In past warm ages of Earth, long before people built northern cities, polar bears still had to find energy when ice retreated.
The team examined how whale carcasses ashore during an interglacial period, an interval between ice ages, keep bears fed when seal hunting became harder.
Before industrial whaling, there were many more large whales in the Arctic Ocean, which meant more bodies that could strand or drift into shallows.
In that Arctic, bears moved from one carcass to another over seasons, storing fat when they found meat and fasting as it disappeared.
Today, however, polar bears face a very different Arctic with fewer large whales, busier shipping lanes, and far less predictable ice.
That reality is why researchers warn that scavenging moments like the Svalbard sperm whale will not, by themselves, rescue polar bear populations from warming.
Even so, a stranded whale can still mean survival for a few individual bears in a bad year. For a female or young bear that stumbles onto a prize, the fat in that carcass can spell the difference between breeding and skipping.
Sea ice is shrinking and thinning across the Arctic, leaving polar bears less time to hunt seals before they must fast on land.
In one modeling analysis, researchers projected that some regions could lose more than half of their best summer hunting habitat by the end.
Over decades, the United States Geological Survey, a federal science agency that monitors wildlife and landscapes, has tracked polar bear movements, body condition, and survival across Alaskan waters.
This long running research shows that bears are spending more time swimming, traveling farther between floes, and fasting longer as seasonal ice retreats.
On land, some bears turn to eggs, berries, or mammals, but these foods do not match the energy stored in seal or whale fat. As fasting seasons lengthen, even extra meals from carcasses are unlikely to balance the calories lost when prime sea ice vanishes earlier each year.

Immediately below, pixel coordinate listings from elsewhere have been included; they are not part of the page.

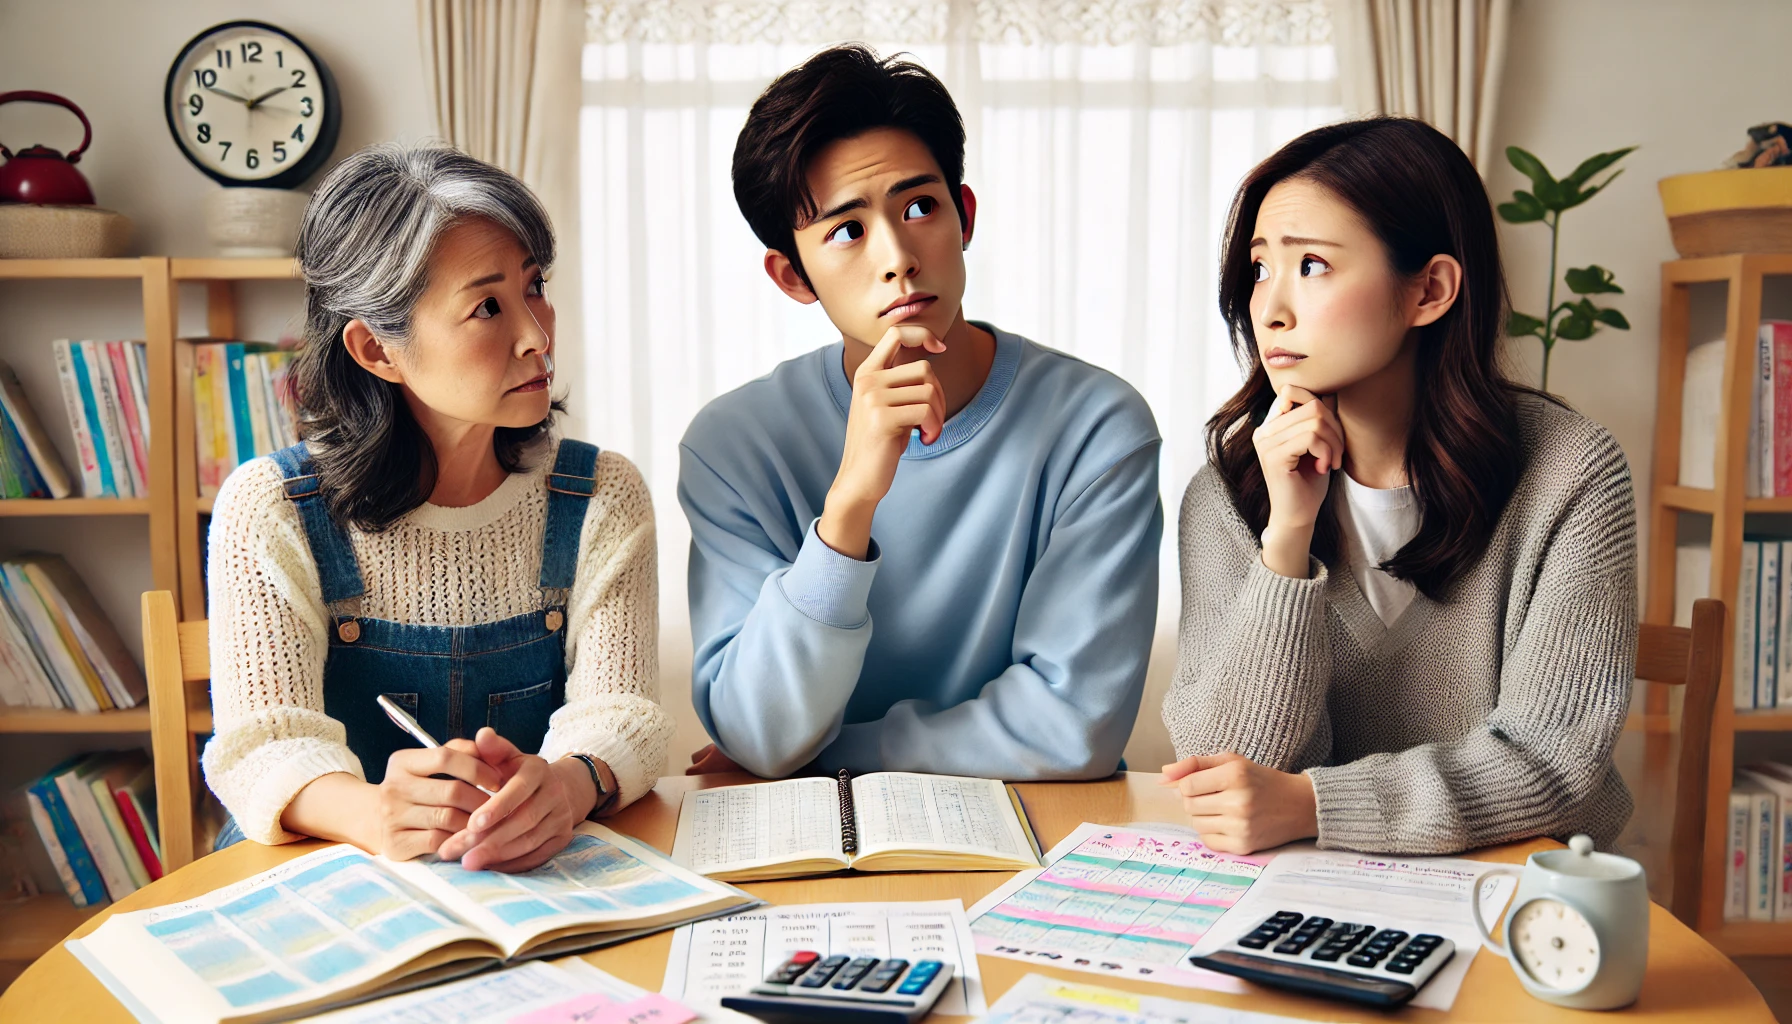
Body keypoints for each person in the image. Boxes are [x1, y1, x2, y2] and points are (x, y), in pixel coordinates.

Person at [679, 44, 1163, 780]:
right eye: (847, 230)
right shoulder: (732, 446)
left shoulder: (1098, 426)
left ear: (963, 216)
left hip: (1043, 832)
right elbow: (760, 729)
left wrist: (836, 755)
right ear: (790, 275)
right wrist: (850, 506)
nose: (899, 254)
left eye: (919, 207)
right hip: (815, 847)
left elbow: (1074, 728)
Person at [1161, 117, 1635, 856]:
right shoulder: (1228, 492)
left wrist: (1317, 805)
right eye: (1259, 269)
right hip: (1300, 891)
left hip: (1517, 890)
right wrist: (1287, 539)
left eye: (1312, 264)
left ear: (1430, 291)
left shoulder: (1570, 475)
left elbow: (1554, 761)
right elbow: (1230, 769)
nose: (1270, 309)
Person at [203, 143, 670, 872]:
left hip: (532, 878)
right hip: (322, 877)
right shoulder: (272, 507)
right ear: (376, 350)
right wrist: (372, 812)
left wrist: (569, 786)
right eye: (487, 306)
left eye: (535, 286)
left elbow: (624, 714)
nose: (538, 335)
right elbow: (261, 747)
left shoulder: (601, 494)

For scientists, the message is that protecting polar bears means slowing the loss of sea ice, not simply hoping for more whale falls.
Without cuts to greenhouse gas emissions, many models suggest that bear populations could shrink within the lifetimes of those learning about this story today.

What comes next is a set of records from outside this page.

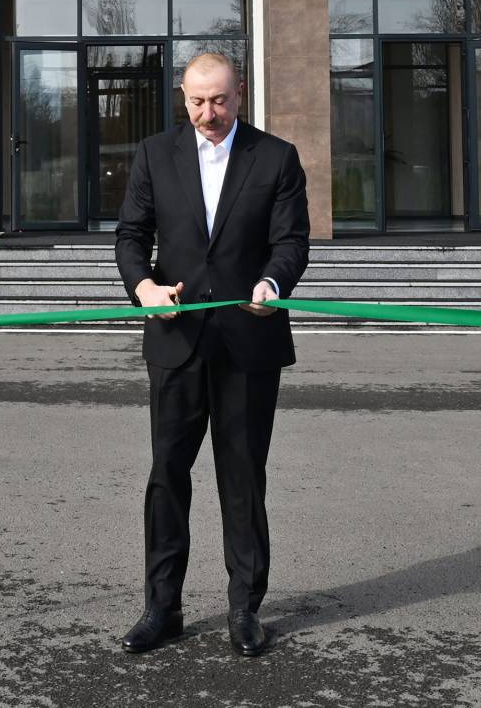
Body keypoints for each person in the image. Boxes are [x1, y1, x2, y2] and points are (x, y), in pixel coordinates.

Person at [114, 51, 311, 657]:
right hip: (176, 341)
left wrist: (272, 284)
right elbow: (131, 236)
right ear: (183, 96)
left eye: (220, 100)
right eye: (197, 101)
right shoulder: (154, 154)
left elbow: (291, 241)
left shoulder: (276, 157)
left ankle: (245, 609)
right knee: (166, 477)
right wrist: (144, 287)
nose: (208, 112)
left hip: (249, 340)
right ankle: (162, 608)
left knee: (243, 478)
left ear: (240, 92)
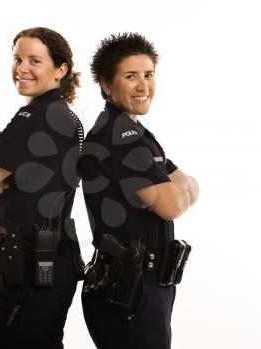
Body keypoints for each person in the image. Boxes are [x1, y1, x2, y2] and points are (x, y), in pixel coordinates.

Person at [0, 27, 84, 349]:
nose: (22, 68)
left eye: (35, 60)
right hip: (40, 267)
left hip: (28, 273)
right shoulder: (59, 116)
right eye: (17, 58)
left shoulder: (35, 118)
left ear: (60, 70)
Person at [80, 32, 199, 349]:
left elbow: (191, 188)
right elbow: (173, 204)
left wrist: (174, 191)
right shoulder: (119, 138)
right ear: (107, 84)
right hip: (128, 290)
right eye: (130, 76)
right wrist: (174, 191)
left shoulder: (137, 135)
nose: (143, 86)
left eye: (148, 74)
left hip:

Galitz has visited the Arctic many times, but his guests were new to the ice, and he later explained that they did not fully realize how unusually lucky they were to witness such a moment.
He said the scene revealed the scale of the environment in a way that surprised even him, since he had expected something impressive but not to that extent.
After he shared the photographs online, he said some viewers accused him of using artificial intelligence to fabricate the event, which he described as a growing problem in recent years.
He also stressed that Arctic wildlife is unpredictable and fragile, noting that a scene visible one day may be gone the next.